Luckily, Fredrickson just can't seem to "Make It Stop"
A country twang, a classic British Invasion-style pop structure, an almost new wave guitar-chug chorus. Who can put all that together and make it sound easy?
That would be veteran Milwaukee musician Mike Fredrickson, who after his tenure with the storied Mosleys, played bass with Robbie Fulks and Paul Cebar – two gigs he still does with frequency – maintained a weekly residency as a singer and guitarist at Linneman's Riverwest Inn.
Fredrickson has just issued his 13th CD – the 13-song "Make It Stop" – but because Fredrickson's songwriting well is so deep that number 14 is already being manufactured and he's got enough songs to crack open a 15th.
In the meantime, "Make It Stop" will do just fine, with its unadorned mix of rock and roll, country and folk. Fredrickson isn't working on the fringes of styles, but, rather, absorbs styles into music that feels comfortable, familiar, but with a twist.
The uptempo acoustic "Dirty Girl" has a folk-y intro, "Kinda Crazy" is a power pop gem, "Hold Me Close" has a western swing vibe and I'm not even sure how to describe "Earn Your Love."
We asked Fredrickson about making "Make It Stop" and about the progress on its already numerous follow-ups...
OnMilwaukee.com: Let's get some background out of the way. What was your most recent CD before "Make It Stop"?
Mike Fredrickson: My most recent CD before "Make it Stop" was "Souvenirs," which I made in 2010 in John's (Sieger) basement, with Reggie Bordeaux on drums, and me and John doing the rest.
OMC: And who are you performing with these days? Are you still working with Paul?
MF: I'm still playing solo at Linneman's on the second Tuesday of each month, I'm still playing bass with Paul Cebar, and I still do the occasional Robbie Fulks gig when he needs his "rock" outfit.
OMC: Tell me a bit about making the new disc. Did it start out casually or were you planning on making a CD from the start?
MF: For the "Make It Stop" CD it was a continuation of where me and John had left off with "Souvenirs." I had a different bunch of songs and I really like recording in John's basement so we did another one. So, to answer your question, yes I wanted it to be a CD from the start.
OMC: You've got a nice cast of local all-stars backing you up. Did you have them in a room together or did folks kinda come in and do their parts one at a time over time?

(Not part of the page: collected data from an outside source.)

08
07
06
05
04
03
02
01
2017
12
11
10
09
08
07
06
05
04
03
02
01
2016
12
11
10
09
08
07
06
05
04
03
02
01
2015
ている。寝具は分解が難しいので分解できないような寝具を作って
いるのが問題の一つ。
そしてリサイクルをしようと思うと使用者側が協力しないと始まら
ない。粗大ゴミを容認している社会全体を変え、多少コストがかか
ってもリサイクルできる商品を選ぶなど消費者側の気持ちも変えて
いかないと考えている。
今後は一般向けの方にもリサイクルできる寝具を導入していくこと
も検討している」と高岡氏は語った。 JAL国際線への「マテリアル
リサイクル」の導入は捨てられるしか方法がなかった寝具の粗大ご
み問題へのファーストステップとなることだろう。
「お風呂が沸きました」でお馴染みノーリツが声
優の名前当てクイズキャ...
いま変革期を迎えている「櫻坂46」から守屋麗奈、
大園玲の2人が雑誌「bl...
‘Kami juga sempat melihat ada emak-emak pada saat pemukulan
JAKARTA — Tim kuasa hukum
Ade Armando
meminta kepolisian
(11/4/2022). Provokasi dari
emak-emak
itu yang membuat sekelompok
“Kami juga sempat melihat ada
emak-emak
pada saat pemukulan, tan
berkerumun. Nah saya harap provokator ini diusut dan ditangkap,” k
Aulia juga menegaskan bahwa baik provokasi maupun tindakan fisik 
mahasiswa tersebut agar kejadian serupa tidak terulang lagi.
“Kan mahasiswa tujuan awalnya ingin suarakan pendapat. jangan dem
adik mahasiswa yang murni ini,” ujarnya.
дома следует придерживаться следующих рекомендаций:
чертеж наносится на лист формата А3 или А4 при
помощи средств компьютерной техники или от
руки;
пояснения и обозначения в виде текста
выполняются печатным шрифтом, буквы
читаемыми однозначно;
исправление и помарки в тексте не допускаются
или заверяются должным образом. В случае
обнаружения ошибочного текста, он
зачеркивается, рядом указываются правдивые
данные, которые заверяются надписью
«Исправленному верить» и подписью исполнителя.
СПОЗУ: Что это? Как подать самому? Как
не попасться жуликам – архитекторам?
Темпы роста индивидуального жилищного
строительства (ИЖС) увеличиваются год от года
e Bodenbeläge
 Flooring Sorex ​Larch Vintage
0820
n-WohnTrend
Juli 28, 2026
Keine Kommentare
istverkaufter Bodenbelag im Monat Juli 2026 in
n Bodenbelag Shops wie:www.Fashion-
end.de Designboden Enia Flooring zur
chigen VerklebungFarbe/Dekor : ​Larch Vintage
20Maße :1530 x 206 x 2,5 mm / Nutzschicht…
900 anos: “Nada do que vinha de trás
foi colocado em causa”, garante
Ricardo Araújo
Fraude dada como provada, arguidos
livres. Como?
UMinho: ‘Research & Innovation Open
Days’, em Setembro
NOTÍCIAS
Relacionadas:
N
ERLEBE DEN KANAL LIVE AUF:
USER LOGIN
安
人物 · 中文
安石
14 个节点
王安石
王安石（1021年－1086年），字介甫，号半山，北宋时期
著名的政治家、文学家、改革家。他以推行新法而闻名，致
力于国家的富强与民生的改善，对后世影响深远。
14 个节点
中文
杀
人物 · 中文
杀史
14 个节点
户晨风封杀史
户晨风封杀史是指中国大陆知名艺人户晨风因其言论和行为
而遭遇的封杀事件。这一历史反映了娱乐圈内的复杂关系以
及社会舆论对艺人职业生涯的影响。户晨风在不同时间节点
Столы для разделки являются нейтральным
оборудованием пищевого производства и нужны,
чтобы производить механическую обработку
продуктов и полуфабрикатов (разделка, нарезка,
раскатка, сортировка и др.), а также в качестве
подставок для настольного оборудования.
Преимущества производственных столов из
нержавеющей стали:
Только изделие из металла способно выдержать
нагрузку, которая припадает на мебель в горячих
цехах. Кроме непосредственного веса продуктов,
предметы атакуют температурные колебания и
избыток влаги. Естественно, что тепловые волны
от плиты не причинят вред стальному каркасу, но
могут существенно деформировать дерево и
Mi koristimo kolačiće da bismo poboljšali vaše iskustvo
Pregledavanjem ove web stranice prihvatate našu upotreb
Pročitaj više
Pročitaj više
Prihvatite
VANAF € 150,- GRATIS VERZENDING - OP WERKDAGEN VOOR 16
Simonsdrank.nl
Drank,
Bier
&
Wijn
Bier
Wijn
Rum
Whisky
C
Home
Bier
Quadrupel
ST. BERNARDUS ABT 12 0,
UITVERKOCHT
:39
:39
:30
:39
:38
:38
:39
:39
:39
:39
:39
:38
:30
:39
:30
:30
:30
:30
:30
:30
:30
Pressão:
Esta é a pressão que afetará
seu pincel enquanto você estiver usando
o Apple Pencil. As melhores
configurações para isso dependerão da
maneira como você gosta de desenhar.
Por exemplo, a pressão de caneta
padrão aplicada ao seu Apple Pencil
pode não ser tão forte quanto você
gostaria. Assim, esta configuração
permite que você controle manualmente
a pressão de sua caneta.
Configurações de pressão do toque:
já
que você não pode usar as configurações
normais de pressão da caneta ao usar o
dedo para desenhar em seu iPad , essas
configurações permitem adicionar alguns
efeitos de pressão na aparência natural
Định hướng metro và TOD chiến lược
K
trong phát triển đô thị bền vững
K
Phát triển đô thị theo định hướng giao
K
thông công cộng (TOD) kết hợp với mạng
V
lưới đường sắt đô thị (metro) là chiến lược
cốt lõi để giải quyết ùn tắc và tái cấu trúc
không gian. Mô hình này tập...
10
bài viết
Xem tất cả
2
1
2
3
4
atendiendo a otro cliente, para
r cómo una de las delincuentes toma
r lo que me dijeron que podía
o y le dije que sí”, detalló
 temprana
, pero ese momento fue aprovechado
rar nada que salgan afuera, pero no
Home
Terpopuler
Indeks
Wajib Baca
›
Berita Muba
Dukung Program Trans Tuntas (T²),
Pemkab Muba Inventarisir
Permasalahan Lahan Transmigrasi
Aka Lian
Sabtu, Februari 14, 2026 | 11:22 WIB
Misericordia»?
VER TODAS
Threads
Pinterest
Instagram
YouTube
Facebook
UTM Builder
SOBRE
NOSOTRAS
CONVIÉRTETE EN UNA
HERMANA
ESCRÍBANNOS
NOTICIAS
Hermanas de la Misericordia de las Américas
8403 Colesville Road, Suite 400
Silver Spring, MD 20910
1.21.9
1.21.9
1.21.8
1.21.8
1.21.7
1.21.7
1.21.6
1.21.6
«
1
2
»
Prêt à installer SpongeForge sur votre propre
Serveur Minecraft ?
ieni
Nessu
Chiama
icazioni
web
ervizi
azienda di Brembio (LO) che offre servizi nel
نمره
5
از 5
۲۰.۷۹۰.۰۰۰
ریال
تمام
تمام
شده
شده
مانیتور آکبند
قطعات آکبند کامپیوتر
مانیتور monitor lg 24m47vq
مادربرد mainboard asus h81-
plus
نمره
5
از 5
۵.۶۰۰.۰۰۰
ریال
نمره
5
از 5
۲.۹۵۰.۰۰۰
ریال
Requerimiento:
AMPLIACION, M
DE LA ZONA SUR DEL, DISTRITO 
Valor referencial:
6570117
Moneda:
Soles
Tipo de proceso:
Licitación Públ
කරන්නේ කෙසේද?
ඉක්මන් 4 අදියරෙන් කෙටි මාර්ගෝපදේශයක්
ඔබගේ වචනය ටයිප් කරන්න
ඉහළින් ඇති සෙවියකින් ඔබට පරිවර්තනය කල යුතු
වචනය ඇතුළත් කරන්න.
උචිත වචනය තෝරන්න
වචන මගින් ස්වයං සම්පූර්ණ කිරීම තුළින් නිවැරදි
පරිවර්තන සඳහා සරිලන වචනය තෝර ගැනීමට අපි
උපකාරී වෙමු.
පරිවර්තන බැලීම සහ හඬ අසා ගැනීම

MF: They came in as they were available. There are four different drummers on this one and Jason Klagstad as well as me and John on guitars, so it was a project that took the better part of a winter to complete. Sometimes, me and John were playing at the same time, but mostly it was me and (drummer) John Carr getting the bed tracks down first and then building it up from there. Bob Schneider added his drum parts to the end of a few of them, so we did it backwards, too!
OMC: Do you write a song and arrangement to completion and then record it or do you start with a more basic design and let it go where it goes with the other musicians in the studio?
MF: I usually have the song written first before I record it. John comes up with arrangement ideas that are invaluable and they usually find their way into the song, but a band doesn't sit around and "jam" on an idea until a song is born. I think that's moronic.
It's true that every player adds his own take on how his or her parts are sounding to them and I usually let them have a go at it, but I still have veto power throughout. With players that are this good, they usually have too many ideas to add so I'm more of an editor after the fact.
OMC: I know that you are an accomplished painter, too. Do you see parallels in the way you create music and the way you make visual art?
MF: Apples and oranges. They are both attempts at creating an alternate reality, but one is a team sport and the other is a long hard solo slog. And there's no applause at the end of a painting!
OMC: Do those media inform each other in some way, too, or are they distinct?
MF: Yes, I think dance, film, painting, music, comedy, theater, TV, print, is all swirling around in one big circus and we have to be able to pick what's going to influence our creative decisions and what we're going to ignore.
What really happens is when I'm in the back of a van on the road playing music all I think about is painting and wishing I could be home painting. And when I'm painting, songs keep bugging me and popping into my head and I keep wishing someone in this fricking town would let me play my own music in a band setting again.
So they act like two spoiled children that are jealous of each other and they never give me a moments peace. That's how they "inform" each other.
OMC: What's your plan for the disc? Will you play gigs to promote it actively?
MF: My plans for the disc are to sell it to as many people as possible. Without a band I'm kind of stuck as far as playing goes, but I do play these songs in my solo show and if anybody out there is interested in starting a band, I'm all ears.
OMC: Do you have a bag full of new songs already, since you finished this one, I mean?
MF: Yes, I've got about 12 songs ready to record. I just need to come up with the money to do it. Also, I'm releasing a compilation CD next month of songs from all 13 of my CDs, from The Mosleys through "Make It Stop." It has 24 tracks on it and is going to be called "MF Shuffle."